Thousands of people who sued the world’s biggest largest chemical maker over asbestos in talc products could be compensated following a $72.5 million federal court settlement, Bloomberg News reported.

BASF SE and a law firm agreed to a joint settlement in a federal court in New Jersey, Bloomberg reported. With legal fees, the settlement could total nearly $100 million, according to court filings.

The company has faced lawsuits for decades over claims the asbestos in its products caused mesothelioma, a rare form of cancer where the only known cause is from asbestos exposure.

The plaintiffs alleged Englehard, a unit of BASF, and its law firm, Cahill, Gordon & Reindel LLP, hid evidence that some of the company’s talc products contained asbestos, Bloomberg reported.

The settlement allows plaintiffs who dropped their suits or had them dismissed to re-instate them if possible, according to Bloomberg.

Engelhard owned a mine in Vermont that produced talc for industrial and consumer products including auto body filler, wallboard, and children’s balloons, the story said.

In 2009, a woman sued BASF in the state court of New Jersey. She was the daughter of an Engelhard scientist and claimed asbestos exposure from visiting him at work and washing his clothes, Bloomberg said.

Her father claimed in a deposition that Engelhard had known for years that its talc products contained asbestos.

According to court filings, that led to an investigation by attorneys of an alleged coverup by Engelhard and its lawyers, who had claimed in previous lawsuits that its talc contained no asbestos, Bloomberg said.

BASF and Cahill deny the allegations. Under the settlement, they do not admit wrongdoing.

A BASF spokeswoman told Bloomberg

“The talc at issue in the lawsuit was primarily used in industrial applications, such as auto body filler, and generally not used in any cosmetic or personal care products such as baby powder.”

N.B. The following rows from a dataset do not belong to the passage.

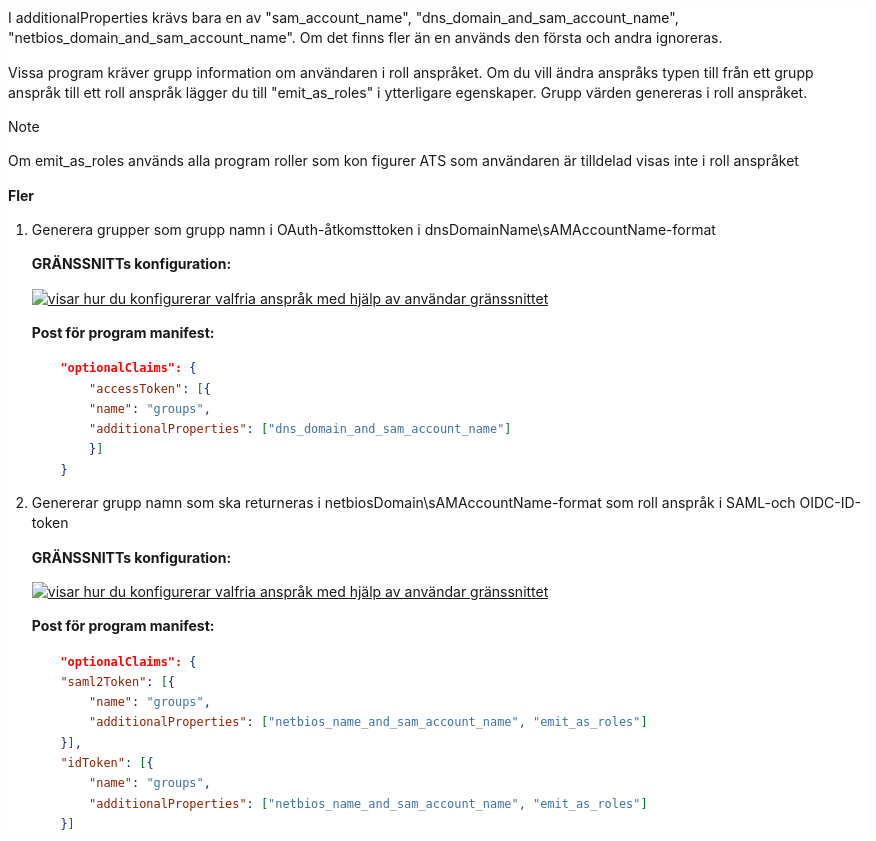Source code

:    I additionalProperties krävs bara en av "sam_account_name", "dns_domain_and_sam_account_name", "netbios_domain_and_sam_account_name".  Om det finns fler än en används den första och andra ignoreras.

   Vissa program kräver grupp information om användaren i roll anspråket.  Om du vill ändra anspråks typen till från ett grupp anspråk till ett roll anspråk lägger du till "emit_as_roles" i ytterligare egenskaper.  Grupp värden genereras i roll anspråket.

   > [!NOTE]
   > Om emit_as_roles används alla program roller som kon figurer ATS som användaren är tilldelad visas inte i roll anspråket

**Fler**

1) Generera grupper som grupp namn i OAuth-åtkomsttoken i dnsDomainName\sAMAccountName-format

    
    **GRÄNSSNITTs konfiguration:**

    [![visar hur du konfigurerar valfria anspråk med hjälp av användar gränssnittet](./media/active-directory-optional-claims/groups-example-1.png)](./media/active-directory-optional-claims/groups-example-1.png)


    **Post för program manifest:**
    ```json
        "optionalClaims": {
            "accessToken": [{
            "name": "groups",
            "additionalProperties": ["dns_domain_and_sam_account_name"]
            }]
        }
    ```

 
    
2) Genererar grupp namn som ska returneras i netbiosDomain\sAMAccountName-format som roll anspråk i SAML-och OIDC-ID-token

    **GRÄNSSNITTs konfiguration:**

    [![visar hur du konfigurerar valfria anspråk med hjälp av användar gränssnittet](./media/active-directory-optional-claims/groups-example-2.png)](./media/active-directory-optional-claims/groups-example-2.png)

    **Post för program manifest:**
    
    ```json
        "optionalClaims": {
        "saml2Token": [{
            "name": "groups",
            "additionalProperties": ["netbios_name_and_sam_account_name", "emit_as_roles"]
        }],
        "idToken": [{
            "name": "groups",
            "additionalProperties": ["netbios_name_and_sam_account_name", "emit_as_roles"]
        }]
    ``` 
     
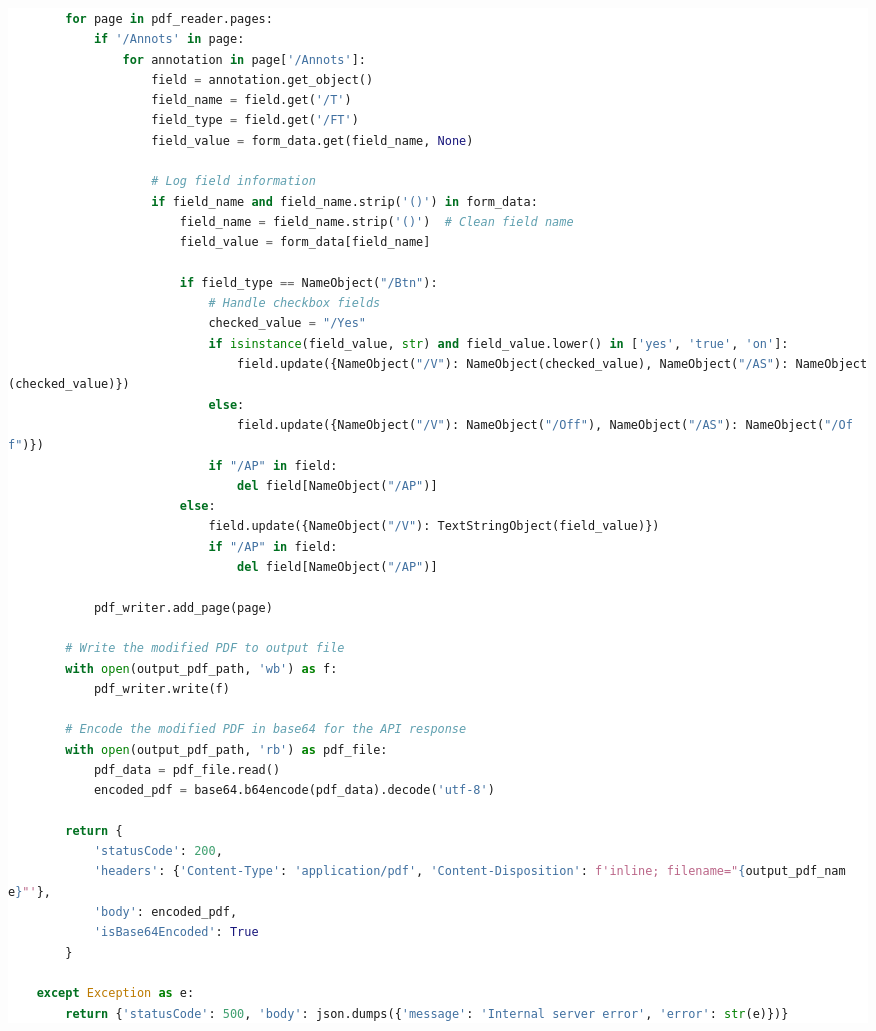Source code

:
 ```python
        for page in pdf_reader.pages:
            if '/Annots' in page:
                for annotation in page['/Annots']:
                    field = annotation.get_object()
                    field_name = field.get('/T')
                    field_type = field.get('/FT')
                    field_value = form_data.get(field_name, None)

                    # Log field information
                    if field_name and field_name.strip('()') in form_data:
                        field_name = field_name.strip('()')  # Clean field name
                        field_value = form_data[field_name]

                        if field_type == NameObject("/Btn"):
                            # Handle checkbox fields
                            checked_value = "/Yes"
                            if isinstance(field_value, str) and field_value.lower() in ['yes', 'true', 'on']:
                                field.update({NameObject("/V"): NameObject(checked_value), NameObject("/AS"): NameObject(checked_value)})
                            else:
                                field.update({NameObject("/V"): NameObject("/Off"), NameObject("/AS"): NameObject("/Off")})
                            if "/AP" in field:
                                del field[NameObject("/AP")]
                        else:
                            field.update({NameObject("/V"): TextStringObject(field_value)})
                            if "/AP" in field:
                                del field[NameObject("/AP")]

            pdf_writer.add_page(page)

        # Write the modified PDF to output file
        with open(output_pdf_path, 'wb') as f:
            pdf_writer.write(f)

        # Encode the modified PDF in base64 for the API response
        with open(output_pdf_path, 'rb') as pdf_file:
            pdf_data = pdf_file.read()
            encoded_pdf = base64.b64encode(pdf_data).decode('utf-8')

        return {
            'statusCode': 200,
            'headers': {'Content-Type': 'application/pdf', 'Content-Disposition': f'inline; filename="{output_pdf_name}"'},
            'body': encoded_pdf,
            'isBase64Encoded': True
        }

    except Exception as e:
        return {'statusCode': 500, 'body': json.dumps({'message': 'Internal server error', 'error': str(e)})}
```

According to a Cahill spokesman, the allegations against the law firm go back to the 1980s. “This matter relates to a representation that was undertaken more than 35 years ago, and we are pleased to have resolved it amicably,” the spokeswoman told the news agency.

Lawyers for the plaintiffs said in court documents that Engelhard and Cahill's lawyers have finally acknowledged that “for nearly 30 years, they concealed from the courts and litigants” the presence of asbestos in their talc.

“This is admission is long overdue,” the lawyers said in a 2018 filing, Bloomberg reported.